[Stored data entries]
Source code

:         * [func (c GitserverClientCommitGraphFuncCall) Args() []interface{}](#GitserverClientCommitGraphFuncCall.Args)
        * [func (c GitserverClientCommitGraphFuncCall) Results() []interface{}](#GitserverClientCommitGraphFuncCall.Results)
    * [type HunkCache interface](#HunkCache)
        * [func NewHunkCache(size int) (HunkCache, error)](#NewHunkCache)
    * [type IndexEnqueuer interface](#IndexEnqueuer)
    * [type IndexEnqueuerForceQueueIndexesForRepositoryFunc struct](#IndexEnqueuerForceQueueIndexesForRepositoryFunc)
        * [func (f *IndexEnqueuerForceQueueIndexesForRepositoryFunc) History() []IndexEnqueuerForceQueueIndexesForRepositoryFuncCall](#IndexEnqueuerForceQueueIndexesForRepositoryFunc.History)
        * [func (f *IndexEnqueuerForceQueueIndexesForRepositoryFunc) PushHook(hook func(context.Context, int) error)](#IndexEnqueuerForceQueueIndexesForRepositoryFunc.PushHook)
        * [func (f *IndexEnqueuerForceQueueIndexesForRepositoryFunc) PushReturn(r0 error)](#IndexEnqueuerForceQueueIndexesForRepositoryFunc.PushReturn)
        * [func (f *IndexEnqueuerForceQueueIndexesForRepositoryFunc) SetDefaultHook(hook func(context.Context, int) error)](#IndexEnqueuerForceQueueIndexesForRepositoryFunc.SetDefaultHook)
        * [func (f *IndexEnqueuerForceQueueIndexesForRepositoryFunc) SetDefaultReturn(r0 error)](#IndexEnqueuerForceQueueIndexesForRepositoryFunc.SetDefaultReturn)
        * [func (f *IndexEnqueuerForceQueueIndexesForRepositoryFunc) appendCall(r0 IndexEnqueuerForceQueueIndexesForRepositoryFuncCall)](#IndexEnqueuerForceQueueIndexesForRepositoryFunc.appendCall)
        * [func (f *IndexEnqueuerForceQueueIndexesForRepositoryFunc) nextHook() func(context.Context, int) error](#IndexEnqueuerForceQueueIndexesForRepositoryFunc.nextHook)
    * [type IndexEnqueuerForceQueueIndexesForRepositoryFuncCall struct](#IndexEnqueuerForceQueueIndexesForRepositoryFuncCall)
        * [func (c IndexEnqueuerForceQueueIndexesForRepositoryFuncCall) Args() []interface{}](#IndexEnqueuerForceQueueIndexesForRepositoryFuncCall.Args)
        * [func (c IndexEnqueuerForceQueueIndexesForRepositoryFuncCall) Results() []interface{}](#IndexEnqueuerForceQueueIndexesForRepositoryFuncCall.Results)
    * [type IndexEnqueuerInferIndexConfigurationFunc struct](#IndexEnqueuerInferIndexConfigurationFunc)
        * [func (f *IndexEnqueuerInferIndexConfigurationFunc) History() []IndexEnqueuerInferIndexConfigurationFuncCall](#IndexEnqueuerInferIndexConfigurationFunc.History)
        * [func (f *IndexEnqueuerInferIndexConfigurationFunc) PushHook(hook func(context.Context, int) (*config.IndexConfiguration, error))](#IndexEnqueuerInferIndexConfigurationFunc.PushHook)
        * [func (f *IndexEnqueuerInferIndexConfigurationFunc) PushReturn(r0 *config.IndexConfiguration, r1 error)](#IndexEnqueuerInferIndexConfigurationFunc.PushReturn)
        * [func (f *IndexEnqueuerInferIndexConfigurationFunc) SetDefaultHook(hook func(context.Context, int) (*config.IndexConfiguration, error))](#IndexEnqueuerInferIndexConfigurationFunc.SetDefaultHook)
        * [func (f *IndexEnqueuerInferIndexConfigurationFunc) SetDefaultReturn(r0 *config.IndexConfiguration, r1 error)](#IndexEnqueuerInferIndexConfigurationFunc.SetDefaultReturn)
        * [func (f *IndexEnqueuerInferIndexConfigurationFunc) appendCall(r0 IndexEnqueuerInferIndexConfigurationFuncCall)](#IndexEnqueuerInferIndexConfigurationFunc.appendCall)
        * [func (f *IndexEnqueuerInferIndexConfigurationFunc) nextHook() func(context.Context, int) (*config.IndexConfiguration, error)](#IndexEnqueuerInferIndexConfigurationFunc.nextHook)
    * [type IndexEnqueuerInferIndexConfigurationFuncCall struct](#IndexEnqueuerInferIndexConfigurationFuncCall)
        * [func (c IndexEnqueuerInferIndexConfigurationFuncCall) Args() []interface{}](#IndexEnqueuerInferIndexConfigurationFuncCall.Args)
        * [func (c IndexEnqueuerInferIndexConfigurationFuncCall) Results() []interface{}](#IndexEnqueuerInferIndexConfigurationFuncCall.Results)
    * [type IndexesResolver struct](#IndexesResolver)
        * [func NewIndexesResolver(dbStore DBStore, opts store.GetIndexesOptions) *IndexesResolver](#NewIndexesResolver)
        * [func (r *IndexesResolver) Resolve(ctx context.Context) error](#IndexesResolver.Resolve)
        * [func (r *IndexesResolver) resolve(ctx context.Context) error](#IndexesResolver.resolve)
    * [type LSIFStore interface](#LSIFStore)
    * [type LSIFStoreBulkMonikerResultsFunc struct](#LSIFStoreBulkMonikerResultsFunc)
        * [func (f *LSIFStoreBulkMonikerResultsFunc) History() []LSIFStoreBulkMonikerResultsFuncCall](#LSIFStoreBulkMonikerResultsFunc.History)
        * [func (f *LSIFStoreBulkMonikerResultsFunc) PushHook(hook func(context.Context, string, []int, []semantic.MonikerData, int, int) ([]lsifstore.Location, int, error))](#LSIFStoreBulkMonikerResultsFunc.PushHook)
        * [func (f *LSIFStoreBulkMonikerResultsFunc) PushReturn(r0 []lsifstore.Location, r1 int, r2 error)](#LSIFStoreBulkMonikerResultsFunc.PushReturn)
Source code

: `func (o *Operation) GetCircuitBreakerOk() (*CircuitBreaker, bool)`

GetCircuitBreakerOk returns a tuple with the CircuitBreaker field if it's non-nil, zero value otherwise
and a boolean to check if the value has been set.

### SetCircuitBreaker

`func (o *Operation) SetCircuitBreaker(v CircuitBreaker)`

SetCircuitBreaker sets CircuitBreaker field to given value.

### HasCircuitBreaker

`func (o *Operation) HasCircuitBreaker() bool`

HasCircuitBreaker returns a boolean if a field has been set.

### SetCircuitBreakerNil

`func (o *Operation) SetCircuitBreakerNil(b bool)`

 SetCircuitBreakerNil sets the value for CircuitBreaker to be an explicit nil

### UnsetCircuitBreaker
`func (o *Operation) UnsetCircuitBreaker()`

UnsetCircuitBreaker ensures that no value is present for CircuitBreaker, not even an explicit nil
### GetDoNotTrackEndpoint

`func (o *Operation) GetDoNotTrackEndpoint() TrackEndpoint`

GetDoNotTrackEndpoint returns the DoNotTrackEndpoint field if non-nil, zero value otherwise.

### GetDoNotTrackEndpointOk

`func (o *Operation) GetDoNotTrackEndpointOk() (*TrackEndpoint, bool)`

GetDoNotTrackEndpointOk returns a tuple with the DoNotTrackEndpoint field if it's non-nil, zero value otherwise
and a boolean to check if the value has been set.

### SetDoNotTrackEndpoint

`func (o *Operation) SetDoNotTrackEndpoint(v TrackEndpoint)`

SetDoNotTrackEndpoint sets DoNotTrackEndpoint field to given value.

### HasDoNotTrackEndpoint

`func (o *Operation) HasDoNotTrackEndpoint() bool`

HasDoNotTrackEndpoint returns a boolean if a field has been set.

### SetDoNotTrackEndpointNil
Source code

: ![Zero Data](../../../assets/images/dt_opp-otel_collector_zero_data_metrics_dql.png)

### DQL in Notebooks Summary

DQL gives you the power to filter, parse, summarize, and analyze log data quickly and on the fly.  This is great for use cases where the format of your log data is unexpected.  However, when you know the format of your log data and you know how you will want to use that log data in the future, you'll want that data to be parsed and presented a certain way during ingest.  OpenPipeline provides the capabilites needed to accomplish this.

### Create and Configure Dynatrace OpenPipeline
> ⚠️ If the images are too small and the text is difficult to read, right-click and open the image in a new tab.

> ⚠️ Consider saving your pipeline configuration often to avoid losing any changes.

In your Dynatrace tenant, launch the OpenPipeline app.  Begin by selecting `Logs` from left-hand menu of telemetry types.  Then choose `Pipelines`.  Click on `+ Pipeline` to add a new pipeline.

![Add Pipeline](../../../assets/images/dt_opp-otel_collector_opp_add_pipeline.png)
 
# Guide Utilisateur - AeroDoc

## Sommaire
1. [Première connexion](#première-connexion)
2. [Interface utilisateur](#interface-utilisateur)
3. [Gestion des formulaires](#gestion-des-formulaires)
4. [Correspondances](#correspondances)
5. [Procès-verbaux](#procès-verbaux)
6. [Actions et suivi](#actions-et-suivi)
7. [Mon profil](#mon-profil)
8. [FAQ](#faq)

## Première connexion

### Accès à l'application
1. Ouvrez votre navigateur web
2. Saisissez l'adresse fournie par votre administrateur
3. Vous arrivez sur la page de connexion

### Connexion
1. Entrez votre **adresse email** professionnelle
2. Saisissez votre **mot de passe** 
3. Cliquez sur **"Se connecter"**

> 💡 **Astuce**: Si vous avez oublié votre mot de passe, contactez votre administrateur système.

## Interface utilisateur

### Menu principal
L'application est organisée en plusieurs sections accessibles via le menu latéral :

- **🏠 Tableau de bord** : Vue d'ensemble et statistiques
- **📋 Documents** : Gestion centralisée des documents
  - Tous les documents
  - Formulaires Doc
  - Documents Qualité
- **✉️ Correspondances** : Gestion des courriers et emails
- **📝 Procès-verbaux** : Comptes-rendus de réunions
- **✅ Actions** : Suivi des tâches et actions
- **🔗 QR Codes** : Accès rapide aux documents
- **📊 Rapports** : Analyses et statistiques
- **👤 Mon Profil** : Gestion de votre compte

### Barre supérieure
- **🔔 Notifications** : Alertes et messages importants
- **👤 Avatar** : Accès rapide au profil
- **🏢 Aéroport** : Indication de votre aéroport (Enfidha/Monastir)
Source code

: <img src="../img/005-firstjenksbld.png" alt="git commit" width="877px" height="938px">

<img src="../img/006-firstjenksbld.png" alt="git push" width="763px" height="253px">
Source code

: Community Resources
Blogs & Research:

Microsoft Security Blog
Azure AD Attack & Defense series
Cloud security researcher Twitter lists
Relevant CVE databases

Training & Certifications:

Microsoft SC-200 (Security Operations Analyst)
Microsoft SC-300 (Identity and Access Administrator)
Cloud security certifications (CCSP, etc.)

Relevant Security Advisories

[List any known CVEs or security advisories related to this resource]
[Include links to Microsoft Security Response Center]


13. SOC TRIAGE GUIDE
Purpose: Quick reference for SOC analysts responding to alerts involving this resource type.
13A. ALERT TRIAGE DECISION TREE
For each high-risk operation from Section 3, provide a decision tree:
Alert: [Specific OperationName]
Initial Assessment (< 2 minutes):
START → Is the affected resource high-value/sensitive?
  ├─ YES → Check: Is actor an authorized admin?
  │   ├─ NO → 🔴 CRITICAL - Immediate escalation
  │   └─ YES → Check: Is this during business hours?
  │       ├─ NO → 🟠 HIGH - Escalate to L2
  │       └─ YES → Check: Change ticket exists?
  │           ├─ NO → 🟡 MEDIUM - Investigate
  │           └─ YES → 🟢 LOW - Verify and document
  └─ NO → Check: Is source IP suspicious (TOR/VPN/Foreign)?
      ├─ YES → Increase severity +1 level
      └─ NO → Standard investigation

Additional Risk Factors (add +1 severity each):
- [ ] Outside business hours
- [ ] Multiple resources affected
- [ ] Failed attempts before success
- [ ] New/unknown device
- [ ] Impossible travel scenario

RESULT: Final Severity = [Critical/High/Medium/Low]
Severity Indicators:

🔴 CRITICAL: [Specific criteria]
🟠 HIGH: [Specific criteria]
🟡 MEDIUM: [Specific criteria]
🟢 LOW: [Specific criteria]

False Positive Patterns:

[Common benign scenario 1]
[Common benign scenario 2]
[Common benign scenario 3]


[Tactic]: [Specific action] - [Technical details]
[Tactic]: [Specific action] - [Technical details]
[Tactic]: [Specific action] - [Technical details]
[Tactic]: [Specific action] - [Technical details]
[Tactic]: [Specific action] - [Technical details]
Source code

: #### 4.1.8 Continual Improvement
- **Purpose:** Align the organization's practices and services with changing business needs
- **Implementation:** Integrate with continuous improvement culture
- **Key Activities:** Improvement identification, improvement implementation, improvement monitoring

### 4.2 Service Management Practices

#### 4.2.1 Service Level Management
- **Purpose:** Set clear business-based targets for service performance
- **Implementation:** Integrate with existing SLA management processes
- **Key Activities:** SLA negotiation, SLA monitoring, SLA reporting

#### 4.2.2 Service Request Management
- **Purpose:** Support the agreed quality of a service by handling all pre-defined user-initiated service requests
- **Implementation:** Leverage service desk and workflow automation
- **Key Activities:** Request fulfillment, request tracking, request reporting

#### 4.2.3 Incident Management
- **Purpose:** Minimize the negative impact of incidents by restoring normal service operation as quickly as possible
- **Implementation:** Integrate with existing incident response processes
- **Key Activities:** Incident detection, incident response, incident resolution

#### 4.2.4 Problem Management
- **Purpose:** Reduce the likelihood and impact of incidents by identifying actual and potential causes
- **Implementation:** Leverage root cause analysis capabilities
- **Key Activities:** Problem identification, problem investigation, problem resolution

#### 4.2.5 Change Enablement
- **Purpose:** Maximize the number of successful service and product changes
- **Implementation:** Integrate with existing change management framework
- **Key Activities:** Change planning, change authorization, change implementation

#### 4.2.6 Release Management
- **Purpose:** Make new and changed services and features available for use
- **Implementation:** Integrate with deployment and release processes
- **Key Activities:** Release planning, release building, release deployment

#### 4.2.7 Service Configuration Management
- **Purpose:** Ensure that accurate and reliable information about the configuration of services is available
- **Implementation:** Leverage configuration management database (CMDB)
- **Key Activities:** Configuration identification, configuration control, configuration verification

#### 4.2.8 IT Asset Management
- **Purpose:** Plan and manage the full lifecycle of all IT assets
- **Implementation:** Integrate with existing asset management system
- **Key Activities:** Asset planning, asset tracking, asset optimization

**Exercise prompt**: The answer must be the line containing "#### 4.2.4 Problem Management" and every line after it through the last line of the records above, repeated exactly.

**Response box**:
#### 4.2.4 Problem Management
- **Purpose:** Reduce the likelihood and impact of incidents by identifying actual and potential causes
- **Implementation:** Leverage root cause analysis capabilities
- **Key Activities:** Problem identification, problem investigation, problem resolution

#### 4.2.5 Change Enablement
- **Purpose:** Maximize the number of successful service and product changes
- **Implementation:** Integrate with existing change management framework
- **Key Activities:** Change planning, change authorization, change implementation

#### 4.2.6 Release Management
- **Purpose:** Make new and changed services and features available for use
- **Implementation:** Integrate with deployment and release processes
- **Key Activities:** Release planning, release building, release deployment

#### 4.2.7 Service Configuration Management
- **Purpose:** Ensure that accurate and reliable information about the configuration of services is available
- **Implementation:** Leverage configuration management database (CMDB)
- **Key Activities:** Configuration identification, configuration control, configuration verification

#### 4.2.8 IT Asset Management
- **Purpose:** Plan and manage the full lifecycle of all IT assets
- **Implementation:** Integrate with existing asset management system
- **Key Activities:** Asset planning, asset tracking, asset optimization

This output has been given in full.